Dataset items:
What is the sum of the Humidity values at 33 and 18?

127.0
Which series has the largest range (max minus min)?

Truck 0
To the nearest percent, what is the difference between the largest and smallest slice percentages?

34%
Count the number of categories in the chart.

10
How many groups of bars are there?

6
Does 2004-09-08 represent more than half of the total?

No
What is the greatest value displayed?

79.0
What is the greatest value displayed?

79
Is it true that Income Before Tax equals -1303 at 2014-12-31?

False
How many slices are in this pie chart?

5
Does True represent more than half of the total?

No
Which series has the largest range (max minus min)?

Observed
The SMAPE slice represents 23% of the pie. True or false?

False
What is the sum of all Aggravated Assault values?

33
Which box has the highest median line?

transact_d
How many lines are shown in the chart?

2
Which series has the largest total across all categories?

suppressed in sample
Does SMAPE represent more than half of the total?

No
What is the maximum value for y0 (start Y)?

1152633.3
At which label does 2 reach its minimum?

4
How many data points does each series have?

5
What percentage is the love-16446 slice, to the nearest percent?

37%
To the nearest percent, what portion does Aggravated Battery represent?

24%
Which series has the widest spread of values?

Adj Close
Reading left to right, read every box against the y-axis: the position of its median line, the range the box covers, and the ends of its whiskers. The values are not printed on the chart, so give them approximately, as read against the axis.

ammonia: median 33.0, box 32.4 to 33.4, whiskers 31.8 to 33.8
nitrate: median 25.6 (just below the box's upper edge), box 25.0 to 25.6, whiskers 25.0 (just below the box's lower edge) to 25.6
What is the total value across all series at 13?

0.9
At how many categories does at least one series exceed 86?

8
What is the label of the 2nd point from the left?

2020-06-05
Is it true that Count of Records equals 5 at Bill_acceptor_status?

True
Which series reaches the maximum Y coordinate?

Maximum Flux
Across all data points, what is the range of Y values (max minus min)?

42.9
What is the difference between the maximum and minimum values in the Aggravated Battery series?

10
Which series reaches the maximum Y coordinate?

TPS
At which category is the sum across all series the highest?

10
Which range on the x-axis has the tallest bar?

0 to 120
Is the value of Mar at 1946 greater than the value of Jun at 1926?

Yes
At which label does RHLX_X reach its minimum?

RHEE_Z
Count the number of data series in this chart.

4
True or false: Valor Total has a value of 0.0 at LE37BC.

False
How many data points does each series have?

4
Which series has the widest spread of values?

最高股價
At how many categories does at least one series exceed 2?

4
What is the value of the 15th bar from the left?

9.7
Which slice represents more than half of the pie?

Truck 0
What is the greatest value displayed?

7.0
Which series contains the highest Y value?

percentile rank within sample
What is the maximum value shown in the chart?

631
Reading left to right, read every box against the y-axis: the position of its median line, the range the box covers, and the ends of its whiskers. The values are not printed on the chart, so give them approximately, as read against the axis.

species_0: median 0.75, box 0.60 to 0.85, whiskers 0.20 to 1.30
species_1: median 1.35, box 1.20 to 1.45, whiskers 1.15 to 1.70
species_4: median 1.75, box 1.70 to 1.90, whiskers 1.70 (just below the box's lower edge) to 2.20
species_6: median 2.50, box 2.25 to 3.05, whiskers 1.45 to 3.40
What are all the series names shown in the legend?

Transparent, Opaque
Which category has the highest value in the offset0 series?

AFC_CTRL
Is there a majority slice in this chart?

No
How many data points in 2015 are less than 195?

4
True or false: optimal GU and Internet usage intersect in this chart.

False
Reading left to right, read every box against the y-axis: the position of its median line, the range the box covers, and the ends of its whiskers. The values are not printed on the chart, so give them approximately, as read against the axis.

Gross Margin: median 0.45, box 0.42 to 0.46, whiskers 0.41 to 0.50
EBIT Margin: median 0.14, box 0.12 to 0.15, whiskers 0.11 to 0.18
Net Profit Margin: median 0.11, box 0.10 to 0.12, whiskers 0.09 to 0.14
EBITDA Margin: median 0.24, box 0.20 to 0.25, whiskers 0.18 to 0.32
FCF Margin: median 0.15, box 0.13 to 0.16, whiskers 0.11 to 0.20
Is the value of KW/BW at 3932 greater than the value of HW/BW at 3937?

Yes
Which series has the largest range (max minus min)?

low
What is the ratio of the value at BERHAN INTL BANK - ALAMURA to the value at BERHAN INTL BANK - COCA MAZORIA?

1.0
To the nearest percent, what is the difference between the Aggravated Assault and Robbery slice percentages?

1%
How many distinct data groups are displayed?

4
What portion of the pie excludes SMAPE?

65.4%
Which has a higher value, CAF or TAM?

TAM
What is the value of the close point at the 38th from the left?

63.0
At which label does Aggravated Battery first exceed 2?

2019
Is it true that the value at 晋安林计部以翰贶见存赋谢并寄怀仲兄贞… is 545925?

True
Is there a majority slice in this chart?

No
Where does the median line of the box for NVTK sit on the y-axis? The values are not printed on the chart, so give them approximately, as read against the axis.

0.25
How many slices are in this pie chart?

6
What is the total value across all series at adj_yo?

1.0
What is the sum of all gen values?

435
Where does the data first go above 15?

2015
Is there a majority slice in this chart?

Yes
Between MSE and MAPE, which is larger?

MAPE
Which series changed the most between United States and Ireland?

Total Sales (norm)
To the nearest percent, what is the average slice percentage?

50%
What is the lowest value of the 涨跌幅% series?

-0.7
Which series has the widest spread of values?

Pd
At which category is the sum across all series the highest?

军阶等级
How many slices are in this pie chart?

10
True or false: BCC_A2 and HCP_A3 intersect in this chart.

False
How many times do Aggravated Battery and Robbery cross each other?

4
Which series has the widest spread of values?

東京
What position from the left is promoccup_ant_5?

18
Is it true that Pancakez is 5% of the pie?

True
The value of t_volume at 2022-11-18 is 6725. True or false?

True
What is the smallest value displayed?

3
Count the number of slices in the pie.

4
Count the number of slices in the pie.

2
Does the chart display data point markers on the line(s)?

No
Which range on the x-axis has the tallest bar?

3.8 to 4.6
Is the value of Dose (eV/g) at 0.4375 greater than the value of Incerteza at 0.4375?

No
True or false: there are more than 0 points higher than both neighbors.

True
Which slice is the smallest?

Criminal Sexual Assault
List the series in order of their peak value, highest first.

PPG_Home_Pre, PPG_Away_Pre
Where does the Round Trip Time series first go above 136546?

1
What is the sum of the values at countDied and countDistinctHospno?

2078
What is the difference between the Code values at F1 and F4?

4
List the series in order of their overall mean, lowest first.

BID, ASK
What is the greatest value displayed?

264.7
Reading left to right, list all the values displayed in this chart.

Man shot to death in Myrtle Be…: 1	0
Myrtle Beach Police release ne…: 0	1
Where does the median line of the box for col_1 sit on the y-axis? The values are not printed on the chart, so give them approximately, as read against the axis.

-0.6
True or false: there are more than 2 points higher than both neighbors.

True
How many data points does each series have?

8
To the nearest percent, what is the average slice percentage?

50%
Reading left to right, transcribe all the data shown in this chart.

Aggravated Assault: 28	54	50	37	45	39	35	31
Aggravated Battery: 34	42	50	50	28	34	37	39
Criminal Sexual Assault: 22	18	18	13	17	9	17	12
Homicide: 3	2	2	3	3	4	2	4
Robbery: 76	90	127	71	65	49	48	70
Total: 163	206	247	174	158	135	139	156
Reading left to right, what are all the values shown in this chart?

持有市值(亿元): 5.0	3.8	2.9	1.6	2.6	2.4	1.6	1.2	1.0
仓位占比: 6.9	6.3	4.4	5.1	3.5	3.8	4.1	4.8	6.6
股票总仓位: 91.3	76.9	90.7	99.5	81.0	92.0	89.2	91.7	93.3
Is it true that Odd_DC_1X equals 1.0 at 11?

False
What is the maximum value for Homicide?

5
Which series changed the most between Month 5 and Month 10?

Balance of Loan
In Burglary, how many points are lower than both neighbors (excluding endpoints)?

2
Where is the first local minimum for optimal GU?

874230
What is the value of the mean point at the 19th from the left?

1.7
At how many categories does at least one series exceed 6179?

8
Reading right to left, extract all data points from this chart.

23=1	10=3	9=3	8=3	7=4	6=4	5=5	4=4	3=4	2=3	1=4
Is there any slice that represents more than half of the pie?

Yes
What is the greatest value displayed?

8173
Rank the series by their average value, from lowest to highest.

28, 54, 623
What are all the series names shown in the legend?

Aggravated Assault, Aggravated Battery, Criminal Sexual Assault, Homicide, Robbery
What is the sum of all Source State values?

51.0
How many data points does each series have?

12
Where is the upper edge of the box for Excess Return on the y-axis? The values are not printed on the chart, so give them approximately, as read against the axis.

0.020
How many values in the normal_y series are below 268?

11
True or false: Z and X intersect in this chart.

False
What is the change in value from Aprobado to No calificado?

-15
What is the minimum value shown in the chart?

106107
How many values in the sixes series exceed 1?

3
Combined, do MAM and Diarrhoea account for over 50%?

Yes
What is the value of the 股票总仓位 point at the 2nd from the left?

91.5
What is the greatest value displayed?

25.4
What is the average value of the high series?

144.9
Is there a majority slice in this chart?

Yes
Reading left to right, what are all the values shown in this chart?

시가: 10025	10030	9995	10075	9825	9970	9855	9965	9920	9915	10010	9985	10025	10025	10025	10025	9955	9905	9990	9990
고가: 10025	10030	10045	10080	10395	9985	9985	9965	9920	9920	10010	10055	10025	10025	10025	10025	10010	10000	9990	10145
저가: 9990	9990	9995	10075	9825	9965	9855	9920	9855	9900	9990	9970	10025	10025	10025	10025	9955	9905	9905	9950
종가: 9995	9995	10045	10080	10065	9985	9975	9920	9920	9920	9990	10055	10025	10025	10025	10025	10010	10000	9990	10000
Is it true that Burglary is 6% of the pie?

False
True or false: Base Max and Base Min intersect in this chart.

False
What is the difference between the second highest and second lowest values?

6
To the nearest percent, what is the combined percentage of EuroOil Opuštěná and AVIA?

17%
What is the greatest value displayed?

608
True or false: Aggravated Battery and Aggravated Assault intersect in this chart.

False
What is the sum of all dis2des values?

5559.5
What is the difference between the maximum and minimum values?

The task: Reproduce verbatim the material from the line containing "Transparent, Opaque" through the line containing "True or false: optimal", with both of those lines included.

Task response:
Transparent, Opaque
Which category has the highest value in the offset0 series?

AFC_CTRL
Is there a majority slice in this chart?

No
How many data points in 2015 are less than 195?

4
True or false: optimal GU and Internet usage intersect in this chart.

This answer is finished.